The election is being closely watched, not least because Thailand is a major player in a region where several countries have been sliding again toward autocracy after experiments with democracy. Thailand was once a stable ally of the United States but has moved closer to China under the current junta.
For decades, the country was dominated by two opposing political forces — one led by conservative royalists and militarists, the other by Thaksin Shinawatra, a former telecommunications tycoon and populist politician who served as prime minister for five years before he was ousted in a 2006 coup.
His sister Yingluck Shinawatra became prime minister in 2011 and was forced from office days before the 2014 coup.
Move Forward has captured a similar sort of energy that Mr.

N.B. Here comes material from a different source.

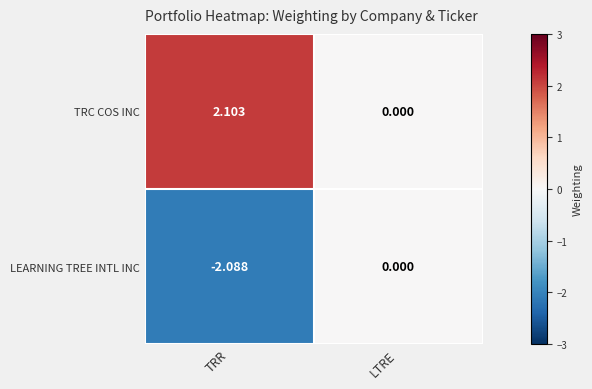

Which series has the widest spread of values?

TRC COS INC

Thaksin’s populist movement once did, and its failure on Thursday appeared to be another example of Thailand’s royalist establishment snuffing out a popular political candidate. The party’s predecessor, Future Forward, was disbanded in 2020 by the Constitutional Court.
Mr. Wanwichit, political scientist at Rangsit University, said that Move Forward’s aggressive calls for reforming the monarchy may have been too extreme for most voters, even those who consider themselves liberal and in favor of democratic reform.
“For now, the monarchy is seen as the main pillar of the country,” he said. “Whether you are liberal or conservative, you still respect the monarchy as embodying the dignity of the nation.”